2024 American Academy of Neurology Abstract Website

Reversa Mills¹, Chantale Branson², Hiral Shah³, Tammyjo Best⁴, Bernard Coley⁵, Denise Coley⁵, Michael Fitts⁶, Kimberly Gamble⁷, Richard Huckabee⁵, Angela Huckabee⁵, Evelyn Lewis⁵, Lisa Seghetti⁵, Karen Williams⁸, Lance Wilson⁹, Amasi Kumeh¹⁰, Casey Gallagher¹⁰, Christiana Evers¹¹, Evelyn Stevens¹⁰
¹Chalmers P Wylie Veterans Administration, ²Morehouse School of Medicine, ³Columbia University, ⁴Emory University, ⁵Parkinson’s Foundation Research Advocate/Volunteer, ⁶University of Alabama Birmingham, ⁷Atrium Health, ⁸Northwestern University, ⁹Thomas Jefferson University, ¹⁰Parkinson's Foundation, ¹¹Parkinson's Disease Foundation

Objective:

Redesign the Parkinson’s Foundation Learning Institute for the Black community living with Parkinson’s

Background:

Black people living with Parkinson’s are underrepresented in research and the full impact of Parkinson’s on the Black community is unknown. There are limited programs that address diversity in Parkinson’s research. The Parkinson’s Foundation Learning Institute has the potential to mitigate health inequities through targeted and tailored training in research advocacy.

Design/Methods:

The Learning Institute trains people with Parkinson’s and care partners to collaborate with researchers/scientists as primary partners in the drug development process. Guided by best practices in patient engagement, the Parkinson’s Foundation formed a partnership with the Black Parkinson’s community (people with Parkinson’s, care partners, Morehouse School of Medicine, neurologists, and other health professionals) to redesign and execute The Learning Institute using culturally responsive pedagogy.
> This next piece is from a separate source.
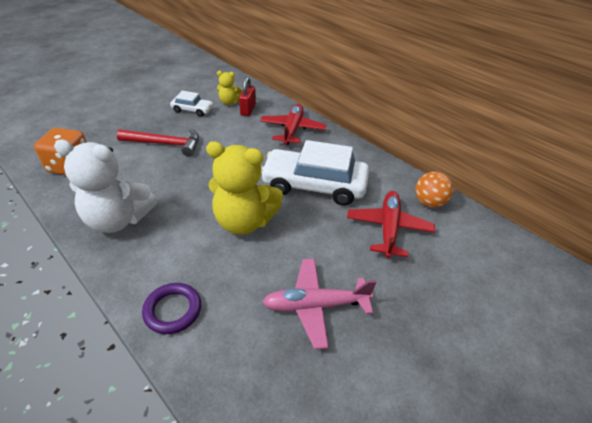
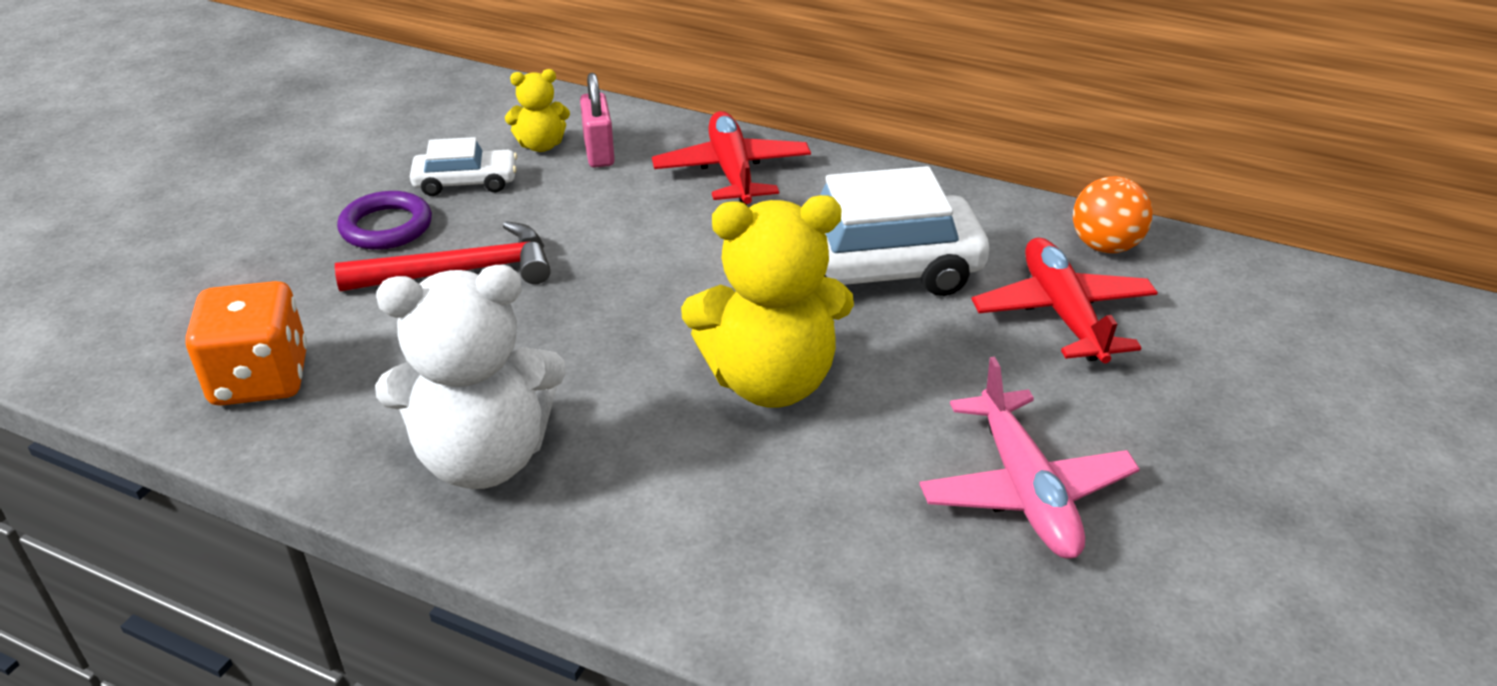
camera: 20 degrees left, 5 degrees down
(173, 310) = (753, 589): purple ring -> purple ring (386, 227)
(248, 110) = (599, 152): red padlock -> pink padlock
(315, 306) = (1025, 490): pink plane -> pink plane turned 75 degrees counterclockwise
PD GENEration, a national initiative to offer free genetic testing and counseling to the Parkinson’s community, was embedded in the curriculum as research that aims to improve enrollment of the Black community.

Results:

The Learning Institute was held in September 2023. Thirty-three (33) people from the Black community were trained in research advocacy (16 people with Parkinson’s, 17 care partners; Average age=58 years; Average years of diagnosis=8 years). 71% reported having never participated in a clinical trial. Pre/Post measures demonstrated improvements in knowledge and attitudes towards research. Atteendees reported being most interested in community advocacy (i.e., personal stories to raise awareness). After an educational, question-answer session and a live demonstration, several attendees enrolled in PD GENEration.

Conclusions:

Attendees returned to their community as research advocates, positioned to collaborate with researchers/scientists to advance treatment and use their voice in the community to educate, raise awareness about Parkinson’s and the benefits of research, a step towards advancing health equity for the Black Parkinson’s community.